- THE PROBLEM -
Return the data from its first line through the line that contains "const panel = await", both included, with every line reproduced unchanged. Leave the pictures out.

- - -

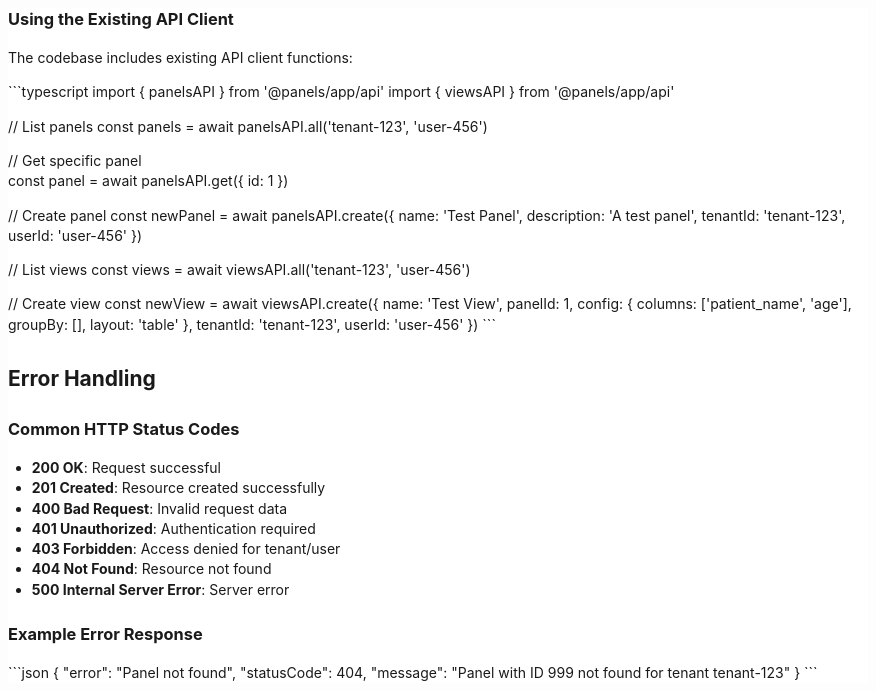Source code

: ### Using the Existing API Client

The codebase includes existing API client functions:

\`\`\`typescript
import { panelsAPI } from '@panels/app/api'
import { viewsAPI } from '@panels/app/api'

// List panels
const panels = await panelsAPI.all('tenant-123', 'user-456')

// Get specific panel  
const panel = await panelsAPI.get({ id: 1 })

// Create panel
const newPanel = await panelsAPI.create({
  name: 'Test Panel',
  description: 'A test panel',
  tenantId: 'tenant-123',
  userId: 'user-456'
})

// List views
const views = await viewsAPI.all('tenant-123', 'user-456')

// Create view
const newView = await viewsAPI.create({
  name: 'Test View',
  panelId: 1,
  config: {
    columns: ['patient_name', 'age'],
    groupBy: [],
    layout: 'table'
  },
  tenantId: 'tenant-123',
  userId: 'user-456'
})
\`\`\`

## Error Handling

### Common HTTP Status Codes
- **200 OK**: Request successful
- **201 Created**: Resource created successfully
- **400 Bad Request**: Invalid request data
- **401 Unauthorized**: Authentication required
- **403 Forbidden**: Access denied for tenant/user
- **404 Not Found**: Resource not found
- **500 Internal Server Error**: Server error

### Example Error Response
\`\`\`json
{
  "error": "Panel not found",
  "statusCode": 404,
  "message": "Panel with ID 999 not found for tenant tenant-123"
}
\`\`\`
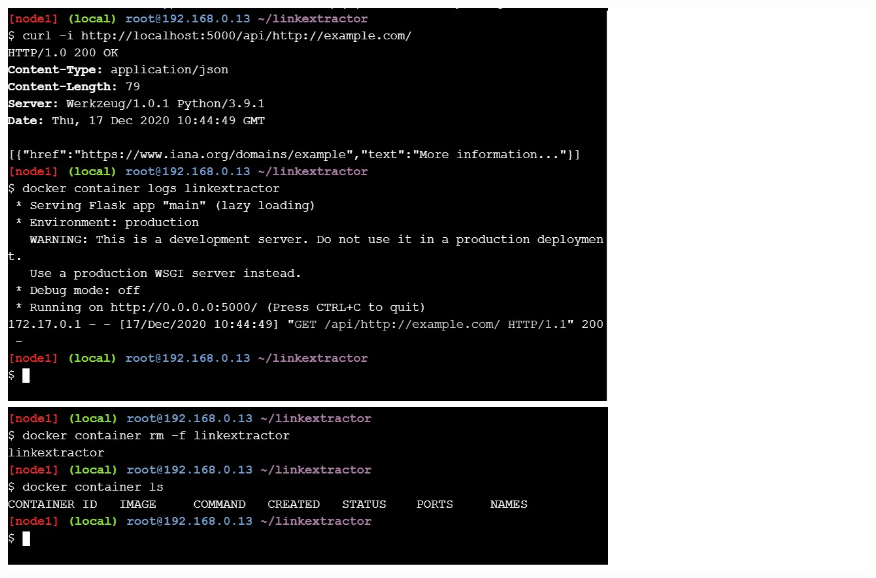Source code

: <div align="left">
<img src="./img/Screenshot_19.jpg" width="600px">
</div>

<div align="left">
<img src="./img/Screenshot_20.jpg" width="600px">
</div>

<div align="left">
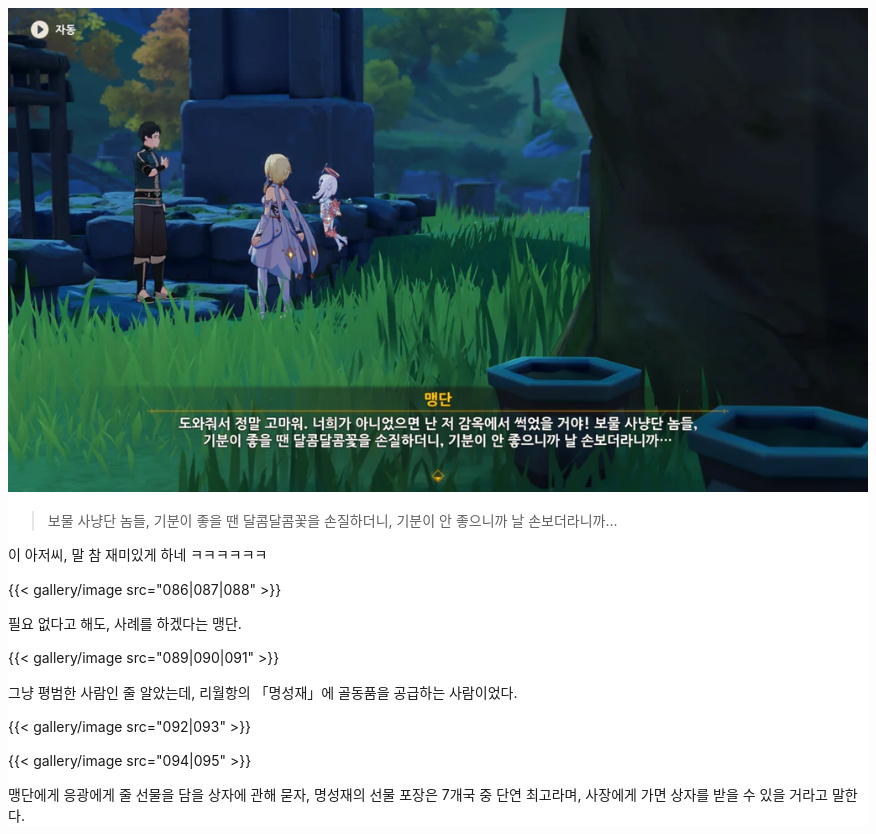 ![](085.webp)

> 보물 사냥단 놈들, 기분이 좋을 땐 달콤달콤꽃을 손질하더니, 기분이 안 좋으니까 날 손보더라니까...

이 아저씨, 말 참 재미있게 하네 ㅋㅋㅋㅋㅋㅋ

{{< gallery/image src="086|087|088" >}}

필요 없다고 해도, 사례를 하겠다는 맹단.

{{< gallery/image src="089|090|091" >}}

그냥 평범한 사람인 줄 알았는데, 리월항의 「명성재」에 골동품을 공급하는 사람이었다.

{{< gallery/image src="092|093" >}}

{{< gallery/image src="094|095" >}}

맹단에게 응광에게 줄 선물을 담을 상자에 관해 묻자, 명성재의 선물 포장은 7개국 중 단연 최고라며, 사장에게 가면 상자를 받을 수 있을 거라고 말한다.
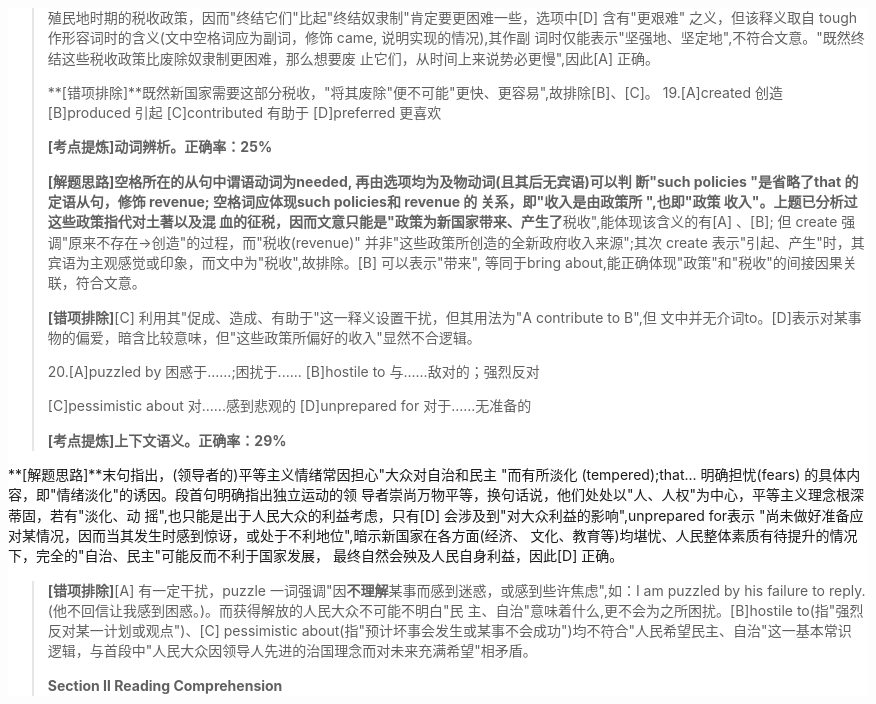 > 殖民地时期的税收政策，因而"终结它们"比起"终结奴隶制"肯定要更困难一些，选项中\[D\]
> 含有"更艰难" 之义，但该释义取自
> tough作形容词时的含义(文中空格词应为副词，修饰 came,
> 说明实现的情况),其作副
> 词时仅能表示"坚强地、坚定地",不符合文意。"既然终结这些税收政策比废除奴隶制更困难，那么想要废
> 止它们，从时间上来说势必更慢",因此\[A\] 正确。
>
> **\[错项排除\]**既然新国家需要这部分税收，"将其废除"便不可能"更快、更容易",故排除\[B\]、\[C\]。
> 19.\[A\]created 创造 \[B\]produced 引起 \[C\]contributed 有助于
> \[D\]preferred 更喜欢
>
> **\[考点提炼\]动词辨析。正确率：25%**
>
> **\[解题思路\]**空格所在的从句中谓语动词为needed,
> 再由选项均为及物动词(且其后无宾语)可以判 断"such policies
> "是省略了that 的定语从句，修饰 revenue; 空格词应体现such policies和
> revenue 的 关系，即"收入是由政策所 ",也即"政策
> 收入"。上题已分析过这些政策指代对土著以及混
> 血的征税，因而文意只能是"政策为新国家**带来、产生了**税收",能体现该含义的有\[A\]
> 、\[B\]; 但 create 强 调"原来不存在→创造"的过程，而"税收(revenue)"
> 并非"这些政策所创造的全新政府收入来源";其次 create
> 表示"引起、产生"时，其宾语为主观感觉或印象，而文中为"税收",故排除。\[B\]
> 可以表示"带来", 等同于bring
> about,能正确体现"政策"和"税收"的间接因果关联，符合文意。
>
> **\[错项排除\]**\[C\]
> 利用其"促成、造成、有助于"这一释义设置干扰，但其用法为"A contribute to
> B",但
> 文中并无介词to。\[D\]表示对某事物的偏爱，暗含比较意味，但"这些政策所偏好的收入"显然不合逻辑。
>
> 20.\[A\]puzzled by 困惑于......;困扰于...... \[B\]hostile to
> 与......敌对的；强烈反对
>
> \[C\]pessimistic about 对......感到悲观的 \[D\]unprepared for
> 对于......无准备的
>
> **\[考点提炼\]上下文语义。正确率：29%**

**\[解题思路\]**末句指出，(领导者的)平等主义情绪常因担心"大众对自治和民主
"而有所淡化 (tempered);that\... 明确担忧(fears)
的具体内容，即"情绪淡化"的诱因。段首句明确指出独立运动的领
导者崇尚万物平等，换句话说，他们处处以"人、人权"为中心，平等主义理念根深蒂固，若有"淡化、动
摇",也只能是出于人民大众的利益考虑，只有\[D\]
会涉及到"对大众利益的影响",unprepared for表示
"尚未做好准备应对某情况，因而当其发生时感到惊讶，或处于不利地位",暗示新国家在各方面(经济、
文化、教育等)均堪忧、人民整体素质有待提升的情况下，完全的"自治、民主"可能反而不利于国家发展，
最终自然会殃及人民自身利益，因此\[D\] 正确。

> **\[错项排除\]**\[A\] 有一定干扰，puzzle
> 一词强调"因**不理解**某事而感到迷惑，或感到些许焦虑",如：I am puzzled
> by his failure to
> reply.(他不回信让我感到困惑。)。而获得解放的人民大众不可能不明白"民
> 主、自治"意味着什么,更不会为之所困扰。\[B\]hostile
> to(指"强烈反对某一计划或观点")、\[C\] pessimistic
> about(指"预计坏事会发生或某事不会成功")均不符合"人民希望民主、自治"这一基本常识
> 逻辑，与首段中"人民大众因领导人先进的治国理念而对未来充满希望"相矛盾。
>
> **Section Ⅱ Reading Comprehension**
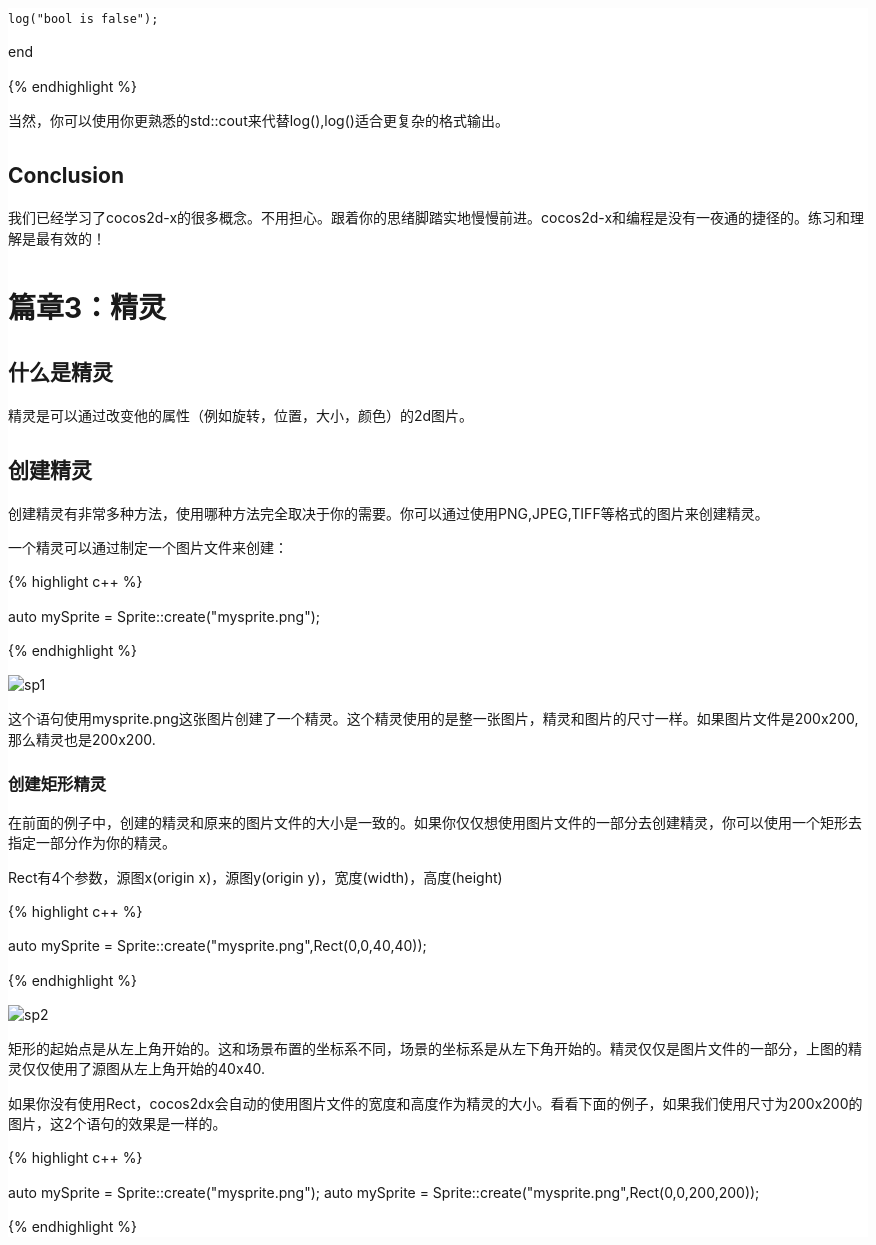     log("bool is false");
end

{% endhighlight %}

当然，你可以使用你更熟悉的std::cout来代替log(),log()适合更复杂的格式输出。

## Conclusion

我们已经学习了cocos2d-x的很多概念。不用担心。跟着你的思绪脚踏实地慢慢前进。cocos2d-x和编程是没有一夜通的捷径的。练习和理解是最有效的！


# 篇章3：精灵

## 什么是精灵

精灵是可以通过改变他的属性（例如旋转，位置，大小，颜色）的2d图片。

## 创建精灵

创建精灵有非常多种方法，使用哪种方法完全取决于你的需要。你可以通过使用PNG,JPEG,TIFF等格式的图片来创建精灵。

一个精灵可以通过制定一个图片文件来创建：

{% highlight c++ %}

auto mySprite = Sprite::create("mysprite.png");

{% endhighlight %}

![sp1](http://www.cocos2d-x.org/docs/programmers-guide/3-img/i1.png)

这个语句使用mysprite.png这张图片创建了一个精灵。这个精灵使用的是整一张图片，精灵和图片的尺寸一样。如果图片文件是200x200,那么精灵也是200x200.

### 创建矩形精灵

在前面的例子中，创建的精灵和原来的图片文件的大小是一致的。如果你仅仅想使用图片文件的一部分去创建精灵，你可以使用一个矩形去指定一部分作为你的精灵。

Rect有4个参数，源图x(origin x)，源图y(origin y)，宽度(width)，高度(height)

{% highlight c++ %}

auto mySprite = Sprite::create("mysprite.png",Rect(0,0,40,40));

{% endhighlight %}

![sp2](http://www.cocos2d-x.org/docs/programmers-guide/3-img/i4.png)

矩形的起始点是从左上角开始的。这和场景布置的坐标系不同，场景的坐标系是从左下角开始的。精灵仅仅是图片文件的一部分，上图的精灵仅仅使用了源图从左上角开始的40x40.

如果你没有使用Rect，cocos2dx会自动的使用图片文件的宽度和高度作为精灵的大小。看看下面的例子，如果我们使用尺寸为200x200的图片，这2个语句的效果是一样的。

{% highlight c++ %}

auto mySprite = Sprite::create("mysprite.png");
auto mySprite = Sprite::create("mysprite.png",Rect(0,0,200,200));

{% endhighlight %}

- - -

- SOLUTION TO THE EXERCISE -
Source code

: ### Using the Existing API Client

The codebase includes existing API client functions:

\`\`\`typescript
import { panelsAPI } from '@panels/app/api'
import { viewsAPI } from '@panels/app/api'

// List panels
const panels = await panelsAPI.all('tenant-123', 'user-456')

// Get specific panel  
const panel = await panelsAPI.get({ id: 1 })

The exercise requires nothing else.